Tuesday 27 September 2022

Lesvos - Day 9: 16th September 2022

An early rise and Dad and I were down at the Eastern Kalloni Saltpan track before dawn once again.

I could hear more waders on the first pan with the three smaller Plovers, Little Stints and Shanks audible including the first Spotted Redshank. Crested Larks were soon up too and Corn Buntings were jangling. We positioned ourselves opposite the Pelican island and after the sun eventually graced them with her first rays they ruffled their feathers and flexed those preposterous bills and headed off to join the mass of nearly 200 Cormorants that were getting the frenzied feeding proceedings off to a start.

Cormorants on the move

Spoonbills joining in


Six stirring Dalmatian Pelicans

I am always amazed at how Dalmatian Pelicans somehow mysteriously multiply before your eyes and the flock slowly crept up to 18 (Gina and Steve had 20 a while later). Fourteen Black Storks, 22 Spoonbills, 12 Great White Egrets and some of the 42 Little Egrets and 24 Grey Herons joined in the melee. As ever it was a magical bird bun fight!

Dalmatian Pelicans 

Black Stork

Waiting for the Cormorants to come back...

The Frenzy - Full screen, HD and volume up!

A flock of 11 Mallard was the biggest group so far and two Teal disappeared quickly while the Sandwich Tern flock noisily departed once again for the Bay and the adjacent Polichnitos saltpans. We avoided the huge sheep stampede once again as they headed off for the day and when the dust settled heard three Zitting Cisticolas on the way back.

Stand back and make sure the dust cloud goes the other way!

The bump back through the middle only offered a few Red-backed Shrikes and Whinchats and a lone juvenile Turtle Dove.

 Red-backed Shrike coughing up a pellet

 Red-backed Shrike - the male in his usual spot

Breakfast was interrupted by Steve doing show and tell with a fine Levant Hawkmoth which I then took on a tour of the Pela before hanging it out of the way in a Fig tree.

Levant Hawkmoth

Levant Hawkmoth - about Elephant HM size

From here the day became something of a history tour with the mighty Moria Roman Aqueduct (cracking Scarce Swallowtail there!) being followed by the 3-4000 year old Bronze Age settlement at Thermi. Once again we were the only visitors and the man on site was very pleased to see us! Unlike last September there were no migrants in the grounds but a fine adult Ant-lion made up for it.

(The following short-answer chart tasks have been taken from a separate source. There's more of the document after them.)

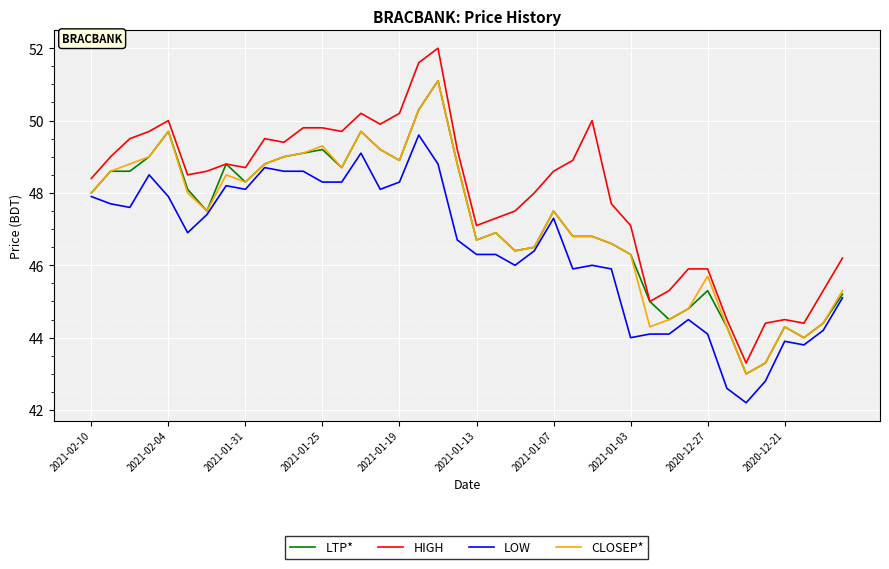

Which series has the widest spread of values?

HIGH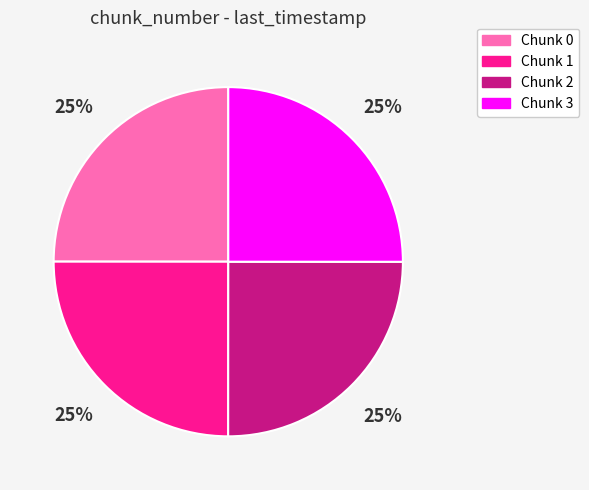

Does any single category account for the majority?

No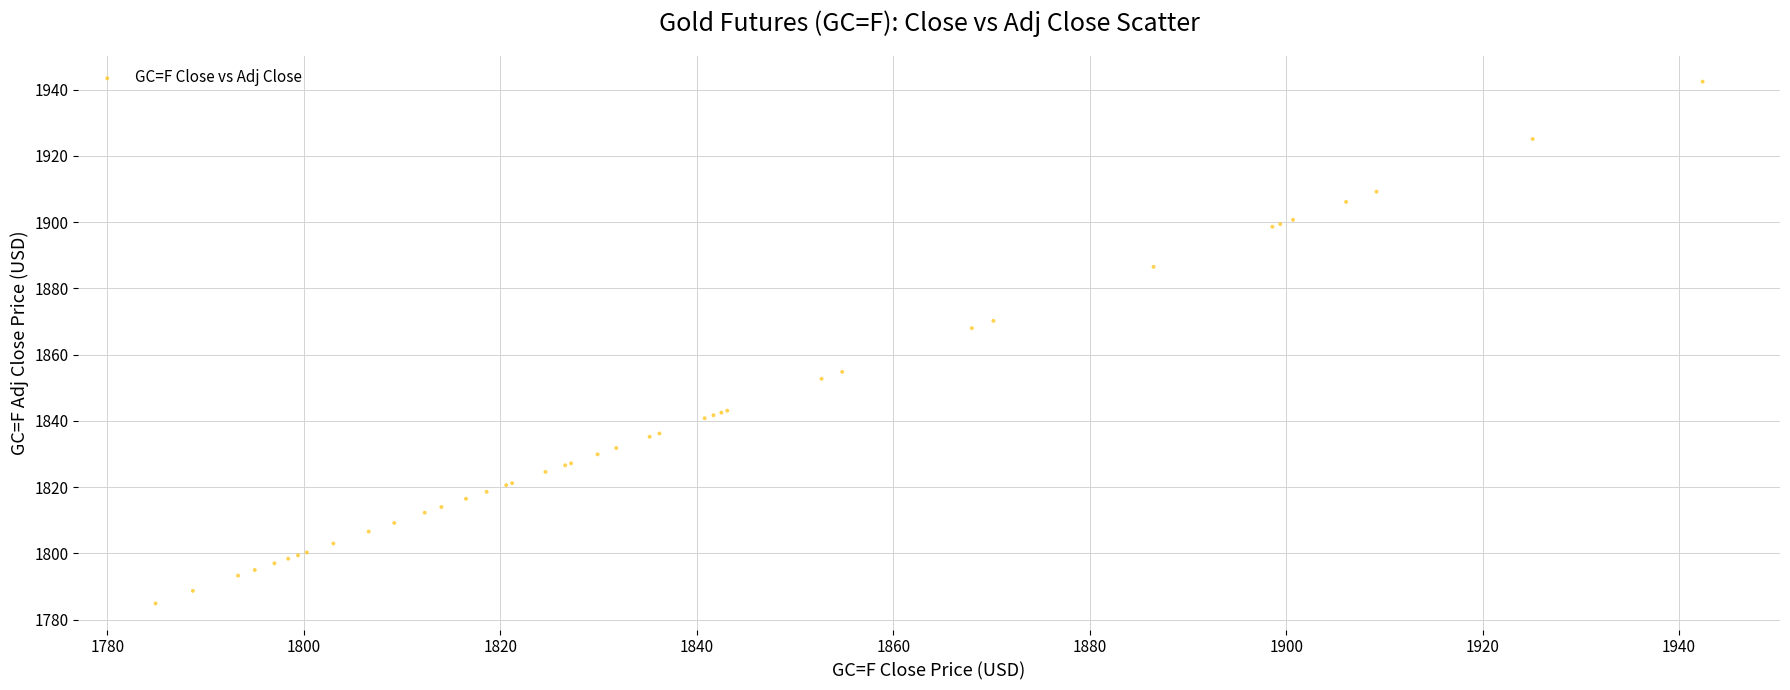

What Y value in the scatter plot is closest to 1863?

1868.0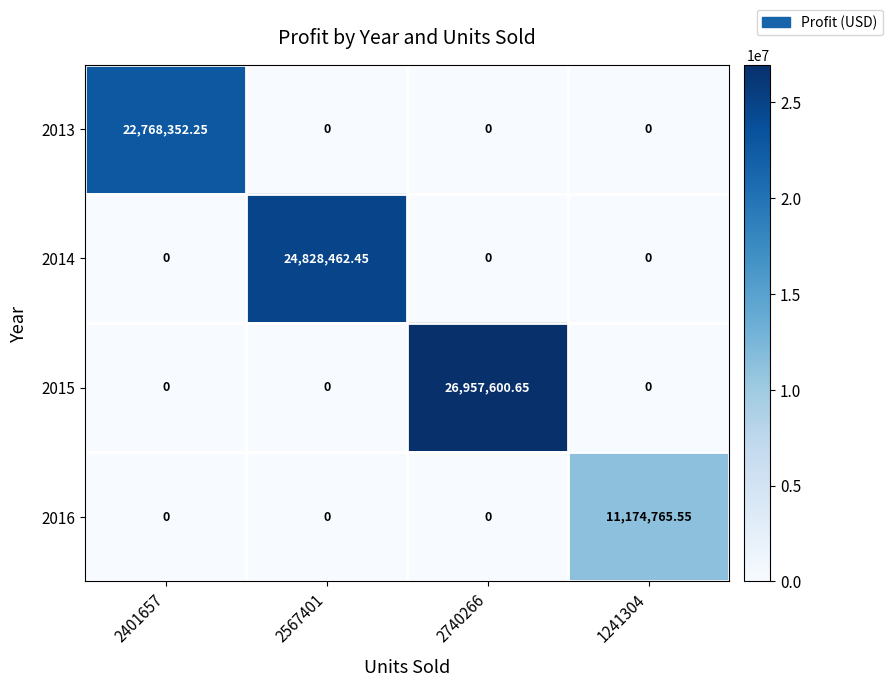

Reading right to left, transcribe all the data shown in this chart.

2013: 1241304=0.0	2740266=0.0	2567401=0.0	2401657=22768352.2
2014: 1241304=0.0	2740266=0.0	2567401=24828462.4	2401657=0.0
2015: 1241304=0.0	2740266=26957600.6	2567401=0.0	2401657=0.0
2016: 1241304=11174765.6	2740266=0.0	2567401=0.0	2401657=0.0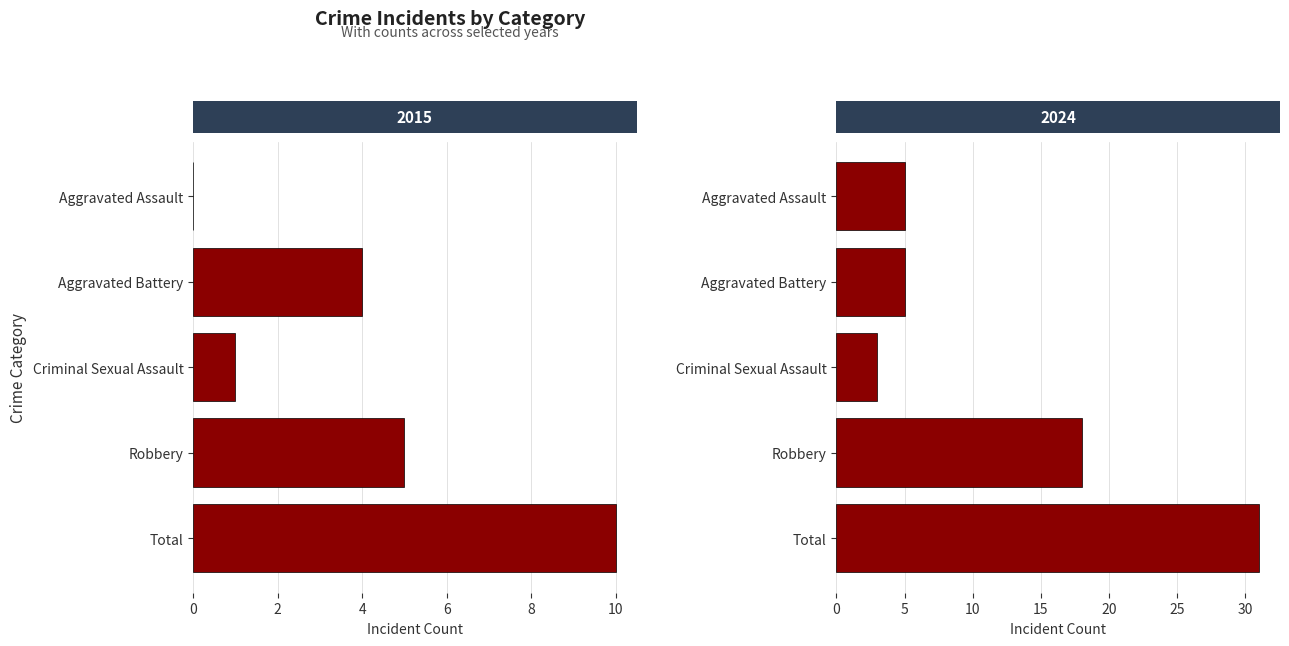

Which category has the highest value across all series?

Total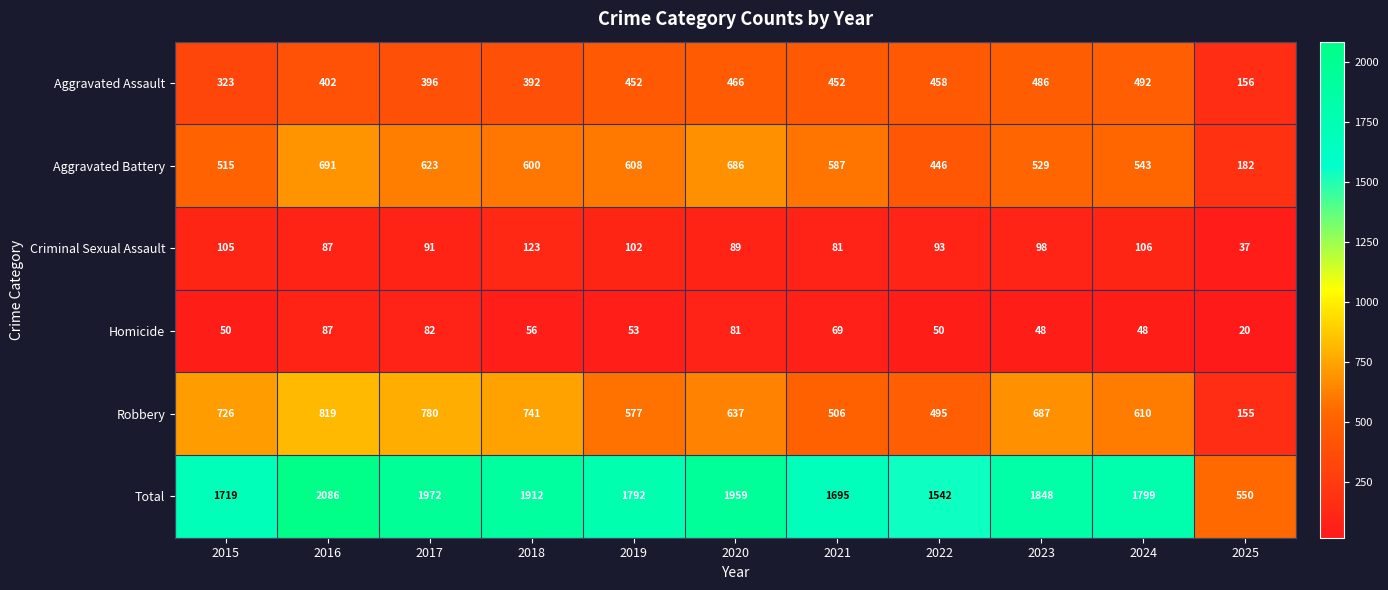

What is the total value across all series at 2016?

4172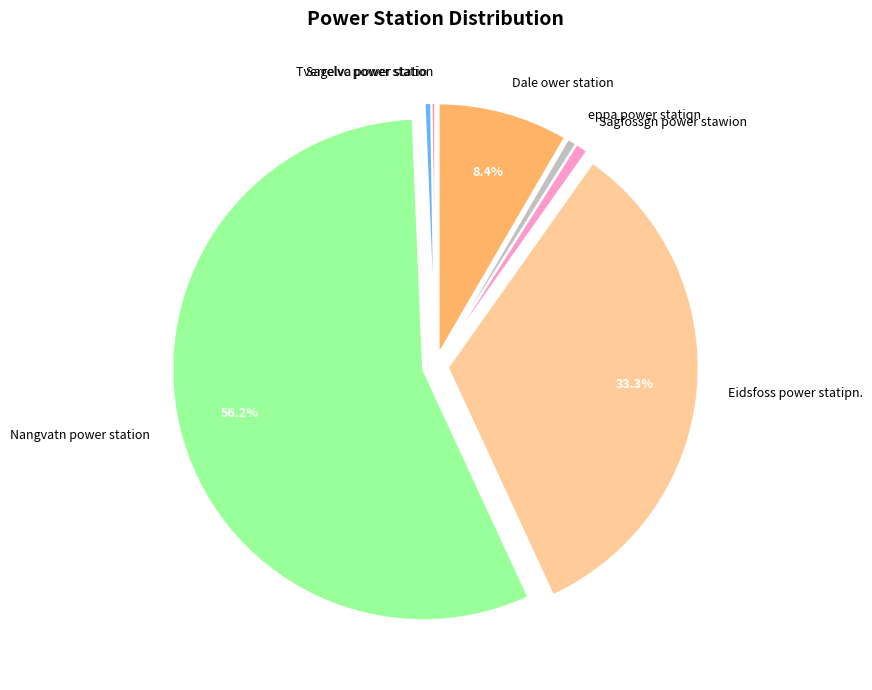

Which category has the biggest portion of the pie?

Nangvatn power station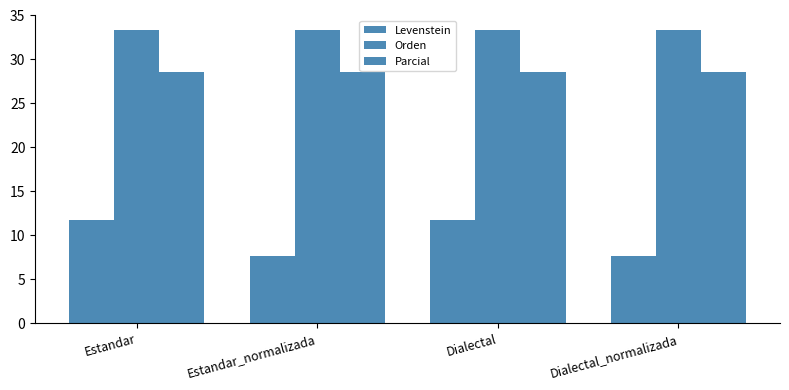

What is the difference between the maximum and minimum values in the Levenstein series?

4.1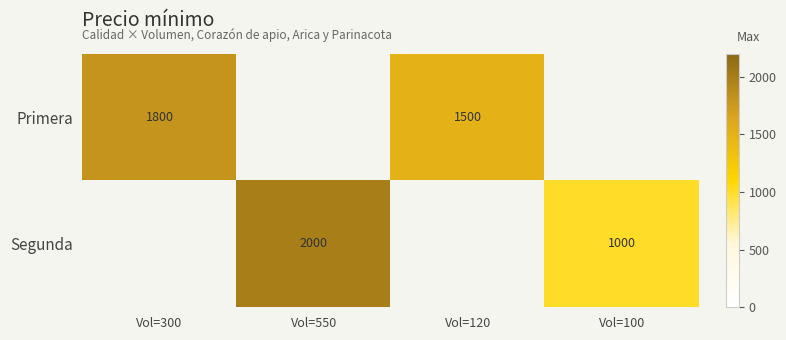

What is the sum of the Segunda values at Vol=550 and Vol=100?

3000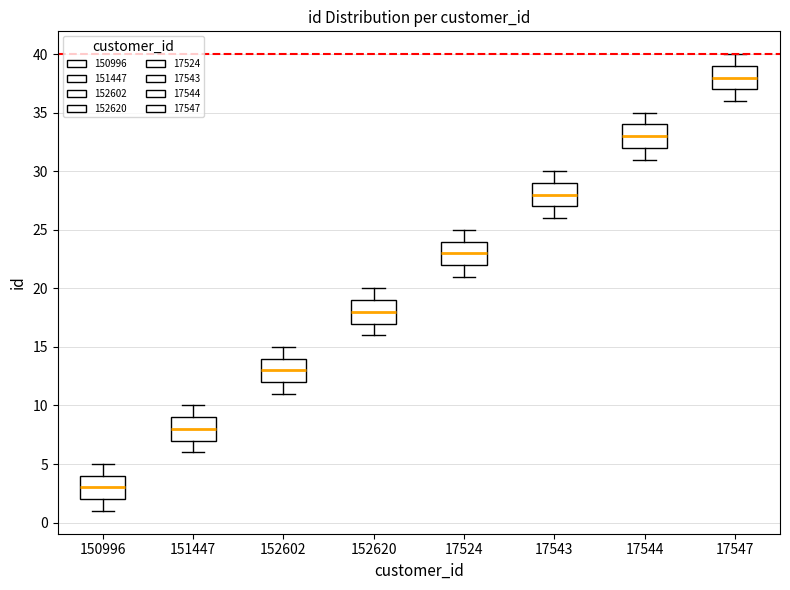

Reading left to right, read every box against the y-axis: the position of its median line, the range the box covers, and the ends of its whiskers. The values are not printed on the chart, so give them approximately, as read against the axis.

150996: median 3, box 2 to 4, whiskers 1 to 5
151447: median 8, box 7 to 9, whiskers 6 to 10
152602: median 13, box 12 to 14, whiskers 11 to 15
152620: median 18, box 17 to 19, whiskers 16 to 20
17524: median 23, box 22 to 24, whiskers 21 to 25
17543: median 28, box 27 to 29, whiskers 26 to 30
17544: median 33, box 32 to 34, whiskers 31 to 35
17547: median 38, box 37 to 39, whiskers 36 to 40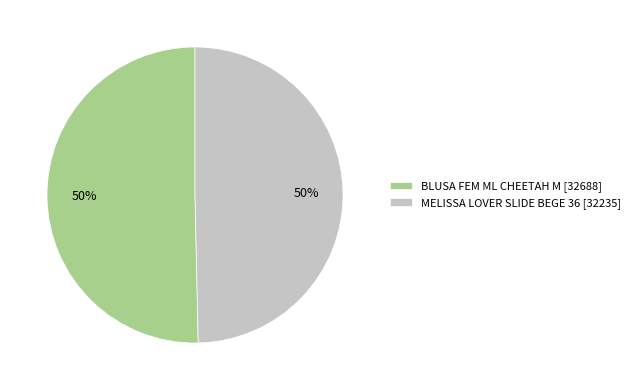

How many segments does this pie chart have?

2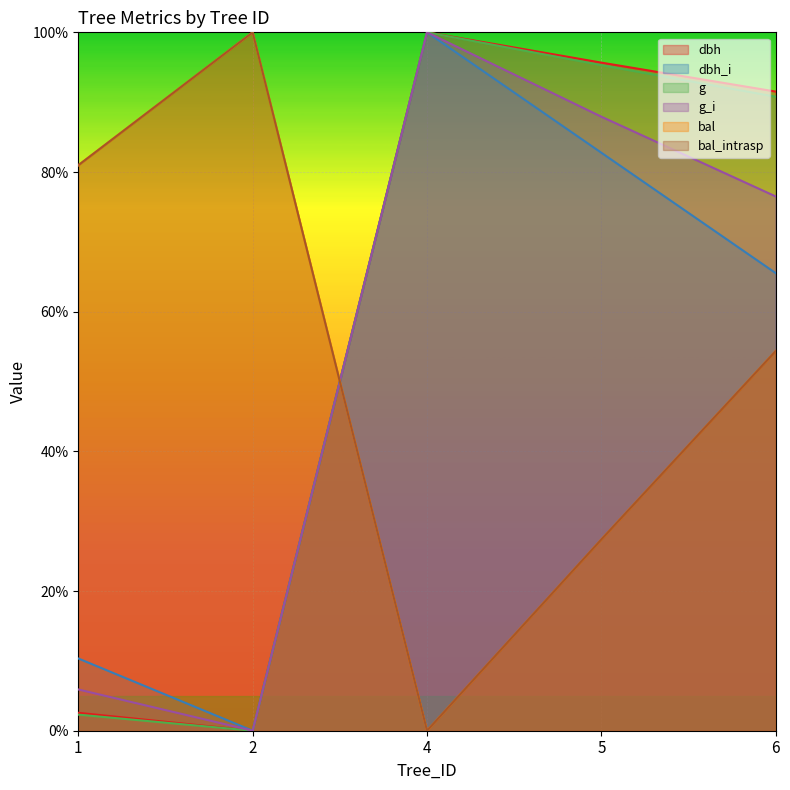

What are all the series names shown in the legend?

dbh, dbh_i, g, g_i, bal, bal_intrasp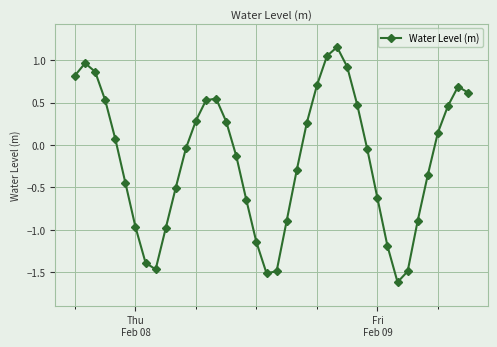

How many lines are shown in the chart?

1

Moria Roman Aqueduct - there were House Sparrows up on top but I always think that Rock Sparrows should be here too

Scarce Swallowtail 

Scarce Swallowtail 


Possibly a different Merodon sp - furrier and dark femurs

Adut Ant-lion

Slender Green-winged Grasshopper (Aiolopus thalassinus) -thanks Fraser S

We continued up the spectacular coast past turquoise and ultramarine bays with Sardinian Warblers easily heard from the car before a wasp infested lunch at Skala Sykaminia and an almost bird free drive along the North Track with just a few Eastern Black-eared Wheatears and a male Goshawk low through the Oaks. It was hot and dusty.

The wind got up during the evening and a quiet night in was had by all.